Revolutionary Advances in LLM Architecture and Training Efficiency, Multimodal and Reasoning Optimization
Web Agent, Low-bit Attention, 3D Scene Representation and Generation Technology Advances for Next-Generation AI

This week''s META-X AI paper review covers LLM architecture innovation, multimodal advances, reasoning optimization, and 3D generation.

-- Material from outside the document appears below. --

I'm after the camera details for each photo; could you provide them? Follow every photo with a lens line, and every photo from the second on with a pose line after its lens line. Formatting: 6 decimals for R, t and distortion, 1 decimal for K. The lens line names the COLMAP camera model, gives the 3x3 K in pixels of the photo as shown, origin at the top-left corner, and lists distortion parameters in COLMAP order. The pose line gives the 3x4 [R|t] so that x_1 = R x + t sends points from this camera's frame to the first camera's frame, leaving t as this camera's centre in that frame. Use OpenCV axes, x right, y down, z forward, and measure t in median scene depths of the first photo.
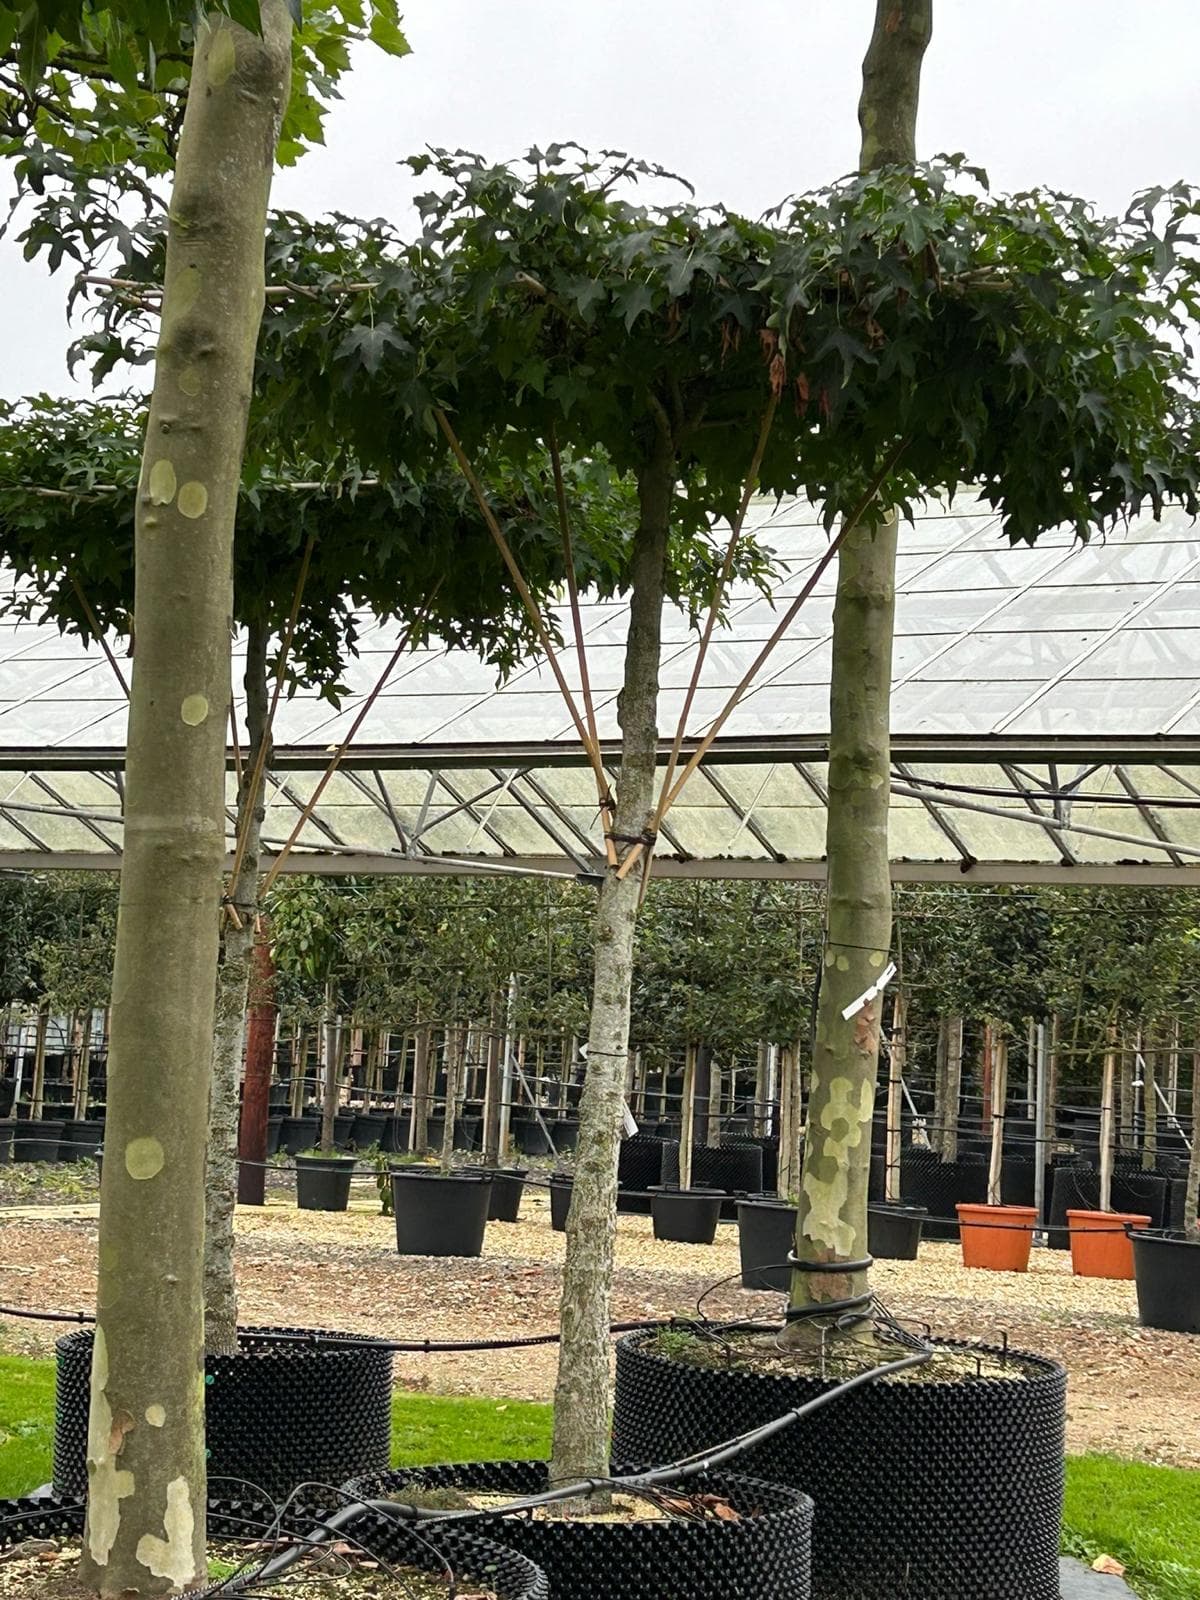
lens RADIAL K [[3087.4, 0, 600.6], [0, 3087.4, 877.1], [0, 0, 1]] dist [0.245456, -0.371523]
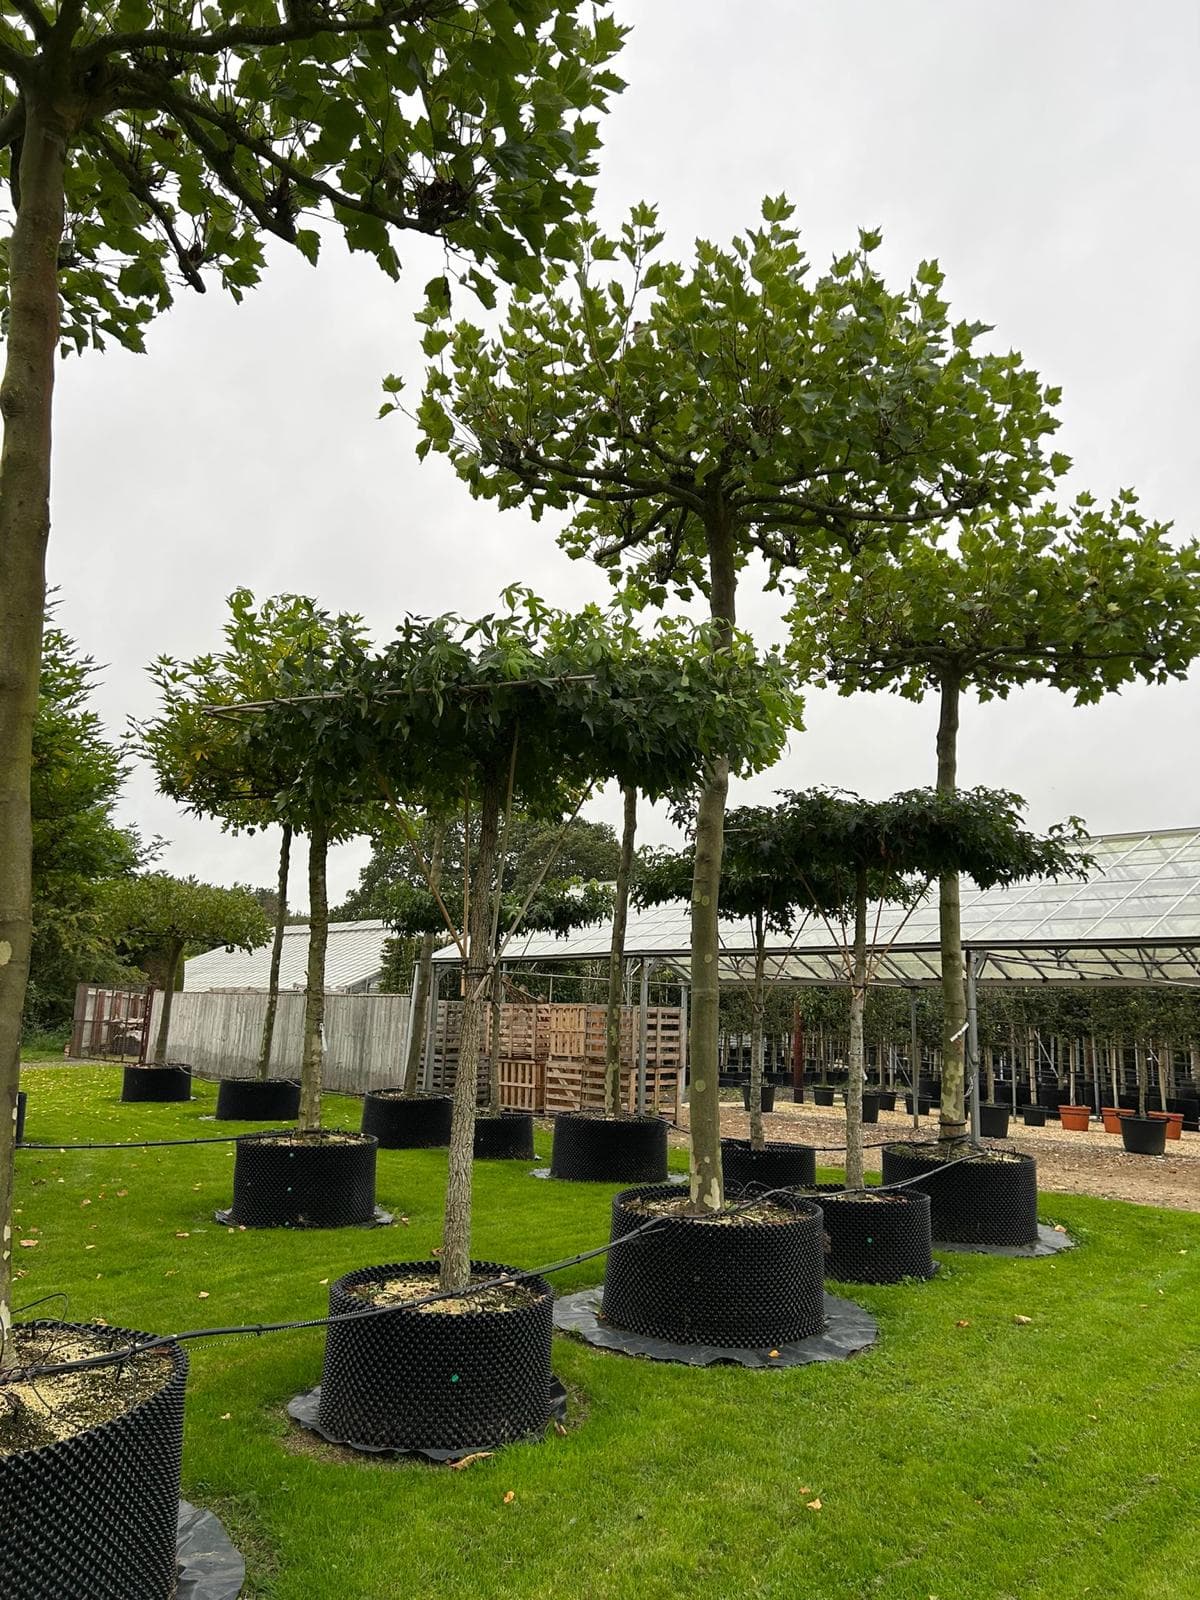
lens RADIAL K [[1256.3, 0, 600.0], [0, 1256.3, 800.0], [0, 0, 1]] dist [-0.049663, 0.007169]
pose [[0.951458, -0.056804, -0.302491, 0.125306], [0.015548, 0.990437, -0.137087, -0.023683], [0.307385, 0.125729, 0.943243, -0.267753]]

LLM Architecture and Training Efficiency: Qwen3 Technical Report presents LLMs integrating "thinking mode" and "non-thinking mode" with "thinking budget" mechanism for dynamic mode switching and flexible compute allocation; expanded from 29 to 119 language support; achieves top performance on coding and math reasoning benchmarks with Apache 2.0 open-source release. Chain-of-Model (CoM/CoLM) introduces chain-form causal relationships to LLM training for improved efficiency and flexibility. Quantization-aware training (QAT) analysis provides foundation for 4-bit quantization efficient deployment.

Multimodal and Reasoning: BAGEL supports integrated text, image, and video learning for complex multimodal reasoning and generation. MMaDA achieves state-of-the-art performance across diverse multimodal tasks. MMLongBench provides evaluation benchmarks. GuardReasoner-VL improves VLM safety through RL-enhanced harmful content detection. AdaptThink uses RL to select optimal "thinking mode" based on problem difficulty. AdaCoT reduces costs by activating Chain-of-Thought only when complex reasoning is needed.

Web Agents and 3D Generation: Web-Shepherd introduces the first reward model specialized for web navigation. NovelSeek presents a multi-agent framework for autonomous scientific research from hypothesis to verification. SageAttention3 dramatically improves large model inference efficiency through FP4 Tensor Cores and 8-bit low-bit attention. 3D-4DGS uses hybrid 3D/4D Gaussian separation for efficient dynamic 3D scene representation. 3DTown generates realistic consistent 3D city scenes from a single top-down image without training.